Records supplied —
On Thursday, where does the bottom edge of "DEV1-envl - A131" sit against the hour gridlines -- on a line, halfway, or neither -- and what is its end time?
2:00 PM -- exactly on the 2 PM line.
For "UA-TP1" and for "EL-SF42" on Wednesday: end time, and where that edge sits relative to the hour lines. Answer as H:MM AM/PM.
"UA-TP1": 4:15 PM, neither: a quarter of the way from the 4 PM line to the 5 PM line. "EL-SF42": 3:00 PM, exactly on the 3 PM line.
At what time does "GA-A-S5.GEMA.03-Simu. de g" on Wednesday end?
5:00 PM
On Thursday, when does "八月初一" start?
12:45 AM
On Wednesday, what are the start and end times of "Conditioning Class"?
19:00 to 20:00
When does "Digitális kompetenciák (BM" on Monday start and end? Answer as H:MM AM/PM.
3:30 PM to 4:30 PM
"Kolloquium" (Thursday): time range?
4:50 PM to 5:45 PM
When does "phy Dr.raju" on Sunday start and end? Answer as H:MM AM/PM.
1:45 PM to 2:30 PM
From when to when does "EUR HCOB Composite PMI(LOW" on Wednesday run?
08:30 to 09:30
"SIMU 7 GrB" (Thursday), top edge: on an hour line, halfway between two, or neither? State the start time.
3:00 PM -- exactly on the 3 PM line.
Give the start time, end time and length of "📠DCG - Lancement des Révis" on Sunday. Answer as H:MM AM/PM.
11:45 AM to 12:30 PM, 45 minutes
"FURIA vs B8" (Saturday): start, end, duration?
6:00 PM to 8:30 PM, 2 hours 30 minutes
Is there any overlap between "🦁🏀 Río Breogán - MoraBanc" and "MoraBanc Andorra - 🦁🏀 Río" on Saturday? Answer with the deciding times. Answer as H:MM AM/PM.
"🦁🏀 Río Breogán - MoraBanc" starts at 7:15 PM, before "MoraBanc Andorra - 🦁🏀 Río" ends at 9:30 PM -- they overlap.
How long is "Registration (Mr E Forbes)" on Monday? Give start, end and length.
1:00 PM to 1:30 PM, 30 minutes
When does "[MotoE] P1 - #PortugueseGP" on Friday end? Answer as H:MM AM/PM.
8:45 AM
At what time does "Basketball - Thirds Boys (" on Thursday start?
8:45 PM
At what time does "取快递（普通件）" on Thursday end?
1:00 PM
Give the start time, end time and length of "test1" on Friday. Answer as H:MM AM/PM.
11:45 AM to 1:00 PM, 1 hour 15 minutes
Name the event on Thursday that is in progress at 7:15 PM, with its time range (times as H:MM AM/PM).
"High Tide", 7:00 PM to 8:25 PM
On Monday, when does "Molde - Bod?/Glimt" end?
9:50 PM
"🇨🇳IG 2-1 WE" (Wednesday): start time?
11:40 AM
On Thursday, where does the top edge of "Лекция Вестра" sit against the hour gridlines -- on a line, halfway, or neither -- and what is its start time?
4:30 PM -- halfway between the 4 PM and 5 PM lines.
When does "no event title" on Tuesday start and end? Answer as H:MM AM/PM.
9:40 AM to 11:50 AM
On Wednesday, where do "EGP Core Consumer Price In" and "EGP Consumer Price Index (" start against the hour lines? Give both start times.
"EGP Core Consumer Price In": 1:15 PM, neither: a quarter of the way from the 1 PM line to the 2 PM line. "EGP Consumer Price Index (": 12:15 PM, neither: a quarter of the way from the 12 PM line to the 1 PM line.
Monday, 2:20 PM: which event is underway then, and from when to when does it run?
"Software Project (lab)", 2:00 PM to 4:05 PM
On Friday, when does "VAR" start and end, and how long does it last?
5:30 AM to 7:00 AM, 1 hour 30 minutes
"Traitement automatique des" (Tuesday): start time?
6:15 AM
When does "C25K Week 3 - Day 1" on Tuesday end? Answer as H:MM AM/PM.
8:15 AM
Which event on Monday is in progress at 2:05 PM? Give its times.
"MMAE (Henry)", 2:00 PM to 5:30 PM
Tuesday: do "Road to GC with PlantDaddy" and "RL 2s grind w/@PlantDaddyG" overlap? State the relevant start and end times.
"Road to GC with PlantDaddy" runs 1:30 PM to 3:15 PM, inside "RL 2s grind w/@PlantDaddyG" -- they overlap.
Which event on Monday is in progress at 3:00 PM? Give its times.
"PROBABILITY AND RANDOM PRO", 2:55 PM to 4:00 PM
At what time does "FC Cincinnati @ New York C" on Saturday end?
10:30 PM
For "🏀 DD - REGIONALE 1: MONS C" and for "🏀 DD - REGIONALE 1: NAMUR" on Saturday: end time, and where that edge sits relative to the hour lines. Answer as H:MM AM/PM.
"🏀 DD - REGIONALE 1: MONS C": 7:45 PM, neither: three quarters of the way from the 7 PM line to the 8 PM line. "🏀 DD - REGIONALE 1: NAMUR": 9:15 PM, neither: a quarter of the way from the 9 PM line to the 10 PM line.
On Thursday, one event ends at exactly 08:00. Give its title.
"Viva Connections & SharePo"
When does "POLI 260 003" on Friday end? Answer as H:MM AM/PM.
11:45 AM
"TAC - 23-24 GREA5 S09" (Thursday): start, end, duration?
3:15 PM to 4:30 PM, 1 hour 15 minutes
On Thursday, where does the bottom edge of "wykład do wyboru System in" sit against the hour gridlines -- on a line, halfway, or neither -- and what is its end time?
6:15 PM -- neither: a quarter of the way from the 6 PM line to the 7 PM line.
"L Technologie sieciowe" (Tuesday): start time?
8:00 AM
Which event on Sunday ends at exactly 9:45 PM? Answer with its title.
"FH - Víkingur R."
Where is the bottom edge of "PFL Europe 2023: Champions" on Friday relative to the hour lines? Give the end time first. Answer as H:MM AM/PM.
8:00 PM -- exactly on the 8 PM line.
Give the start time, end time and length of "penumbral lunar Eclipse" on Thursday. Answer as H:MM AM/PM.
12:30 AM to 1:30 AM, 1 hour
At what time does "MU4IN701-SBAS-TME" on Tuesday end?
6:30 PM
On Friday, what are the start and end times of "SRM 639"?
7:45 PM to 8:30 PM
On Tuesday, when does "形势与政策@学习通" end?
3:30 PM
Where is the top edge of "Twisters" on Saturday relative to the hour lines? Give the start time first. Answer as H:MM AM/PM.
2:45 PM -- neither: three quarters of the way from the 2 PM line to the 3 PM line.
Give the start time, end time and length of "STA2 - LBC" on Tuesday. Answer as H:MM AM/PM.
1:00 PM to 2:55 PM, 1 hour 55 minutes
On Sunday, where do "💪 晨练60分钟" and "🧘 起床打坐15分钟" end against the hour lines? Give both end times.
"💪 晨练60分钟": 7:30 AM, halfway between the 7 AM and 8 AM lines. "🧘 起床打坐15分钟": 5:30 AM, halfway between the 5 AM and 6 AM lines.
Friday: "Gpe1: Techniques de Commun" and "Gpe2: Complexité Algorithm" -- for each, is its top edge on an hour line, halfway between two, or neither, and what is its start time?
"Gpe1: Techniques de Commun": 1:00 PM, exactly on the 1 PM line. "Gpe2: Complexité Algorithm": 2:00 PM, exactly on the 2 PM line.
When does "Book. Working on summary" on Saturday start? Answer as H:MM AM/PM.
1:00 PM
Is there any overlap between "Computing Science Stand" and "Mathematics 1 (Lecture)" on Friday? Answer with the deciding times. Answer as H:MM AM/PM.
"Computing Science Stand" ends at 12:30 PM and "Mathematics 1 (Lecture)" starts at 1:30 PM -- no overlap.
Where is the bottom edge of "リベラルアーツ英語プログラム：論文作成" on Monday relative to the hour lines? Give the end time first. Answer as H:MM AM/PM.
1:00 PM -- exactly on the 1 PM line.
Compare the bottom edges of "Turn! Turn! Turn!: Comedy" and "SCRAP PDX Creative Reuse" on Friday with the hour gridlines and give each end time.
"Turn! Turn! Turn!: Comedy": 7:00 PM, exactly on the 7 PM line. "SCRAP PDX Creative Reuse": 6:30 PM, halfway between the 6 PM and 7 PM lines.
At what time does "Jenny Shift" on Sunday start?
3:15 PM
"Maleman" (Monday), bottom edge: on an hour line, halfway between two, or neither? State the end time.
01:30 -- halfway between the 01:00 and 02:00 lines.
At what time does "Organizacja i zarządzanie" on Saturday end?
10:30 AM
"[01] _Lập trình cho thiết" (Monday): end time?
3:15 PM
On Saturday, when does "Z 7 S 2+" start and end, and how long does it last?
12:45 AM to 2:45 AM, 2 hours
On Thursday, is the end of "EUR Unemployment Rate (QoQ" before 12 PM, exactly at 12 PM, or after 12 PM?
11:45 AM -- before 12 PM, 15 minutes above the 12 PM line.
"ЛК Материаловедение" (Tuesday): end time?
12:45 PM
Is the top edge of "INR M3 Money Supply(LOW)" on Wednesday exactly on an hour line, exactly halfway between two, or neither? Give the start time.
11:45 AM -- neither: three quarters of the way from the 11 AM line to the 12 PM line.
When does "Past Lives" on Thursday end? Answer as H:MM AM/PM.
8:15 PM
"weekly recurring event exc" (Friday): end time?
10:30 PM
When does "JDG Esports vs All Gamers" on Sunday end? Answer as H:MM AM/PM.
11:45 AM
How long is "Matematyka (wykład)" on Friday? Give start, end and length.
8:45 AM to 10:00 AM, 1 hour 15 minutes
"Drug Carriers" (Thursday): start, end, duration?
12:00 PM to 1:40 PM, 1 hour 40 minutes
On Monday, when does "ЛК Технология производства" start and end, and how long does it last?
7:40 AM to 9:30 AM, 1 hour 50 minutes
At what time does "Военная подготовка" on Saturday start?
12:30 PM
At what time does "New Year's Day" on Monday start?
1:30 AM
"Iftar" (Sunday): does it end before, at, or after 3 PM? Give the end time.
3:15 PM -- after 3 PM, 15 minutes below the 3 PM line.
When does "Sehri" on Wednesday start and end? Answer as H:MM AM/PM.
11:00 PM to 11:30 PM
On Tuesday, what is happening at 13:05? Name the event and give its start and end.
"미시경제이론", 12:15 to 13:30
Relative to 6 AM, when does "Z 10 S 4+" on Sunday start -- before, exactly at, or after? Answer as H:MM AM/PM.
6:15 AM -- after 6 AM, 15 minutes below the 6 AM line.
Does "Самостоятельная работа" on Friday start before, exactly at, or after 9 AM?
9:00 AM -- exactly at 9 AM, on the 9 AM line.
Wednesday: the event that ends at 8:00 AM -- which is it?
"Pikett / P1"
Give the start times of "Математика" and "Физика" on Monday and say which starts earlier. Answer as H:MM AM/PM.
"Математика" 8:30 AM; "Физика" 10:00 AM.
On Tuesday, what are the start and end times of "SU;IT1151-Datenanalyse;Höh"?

Problem requirements — Rewrite the items from the line that has "(Thursday): time range?" through the line that has "9:40 AM to 11:50 AM", putting "begin and finish" in place of "start and end" and leaving everything else unchanged.

Correct answer —
"Kolloquium" (Thursday): time range?
4:50 PM to 5:45 PM
When does "phy Dr.raju" on Sunday begin and finish? Answer as H:MM AM/PM.
1:45 PM to 2:30 PM
From when to when does "EUR HCOB Composite PMI(LOW" on Wednesday run?
08:30 to 09:30
"SIMU 7 GrB" (Thursday), top edge: on an hour line, halfway between two, or neither? State the start time.
3:00 PM -- exactly on the 3 PM line.
Give the start time, end time and length of "📠DCG - Lancement des Révis" on Sunday. Answer as H:MM AM/PM.
11:45 AM to 12:30 PM, 45 minutes
"FURIA vs B8" (Saturday): start, end, duration?
6:00 PM to 8:30 PM, 2 hours 30 minutes
Is there any overlap between "🦁🏀 Río Breogán - MoraBanc" and "MoraBanc Andorra - 🦁🏀 Río" on Saturday? Answer with the deciding times. Answer as H:MM AM/PM.
"🦁🏀 Río Breogán - MoraBanc" starts at 7:15 PM, before "MoraBanc Andorra - 🦁🏀 Río" ends at 9:30 PM -- they overlap.
How long is "Registration (Mr E Forbes)" on Monday? Give start, end and length.
1:00 PM to 1:30 PM, 30 minutes
When does "[MotoE] P1 - #PortugueseGP" on Friday end? Answer as H:MM AM/PM.
8:45 AM
At what time does "Basketball - Thirds Boys (" on Thursday start?
8:45 PM
At what time does "取快递（普通件）" on Thursday end?
1:00 PM
Give the start time, end time and length of "test1" on Friday. Answer as H:MM AM/PM.
11:45 AM to 1:00 PM, 1 hour 15 minutes
Name the event on Thursday that is in progress at 7:15 PM, with its time range (times as H:MM AM/PM).
"High Tide", 7:00 PM to 8:25 PM
On Monday, when does "Molde - Bod?/Glimt" end?
9:50 PM
"🇨🇳IG 2-1 WE" (Wednesday): start time?
11:40 AM
On Thursday, where does the top edge of "Лекция Вестра" sit against the hour gridlines -- on a line, halfway, or neither -- and what is its start time?
4:30 PM -- halfway between the 4 PM and 5 PM lines.
When does "no event title" on Tuesday begin and finish? Answer as H:MM AM/PM.
9:40 AM to 11:50 AM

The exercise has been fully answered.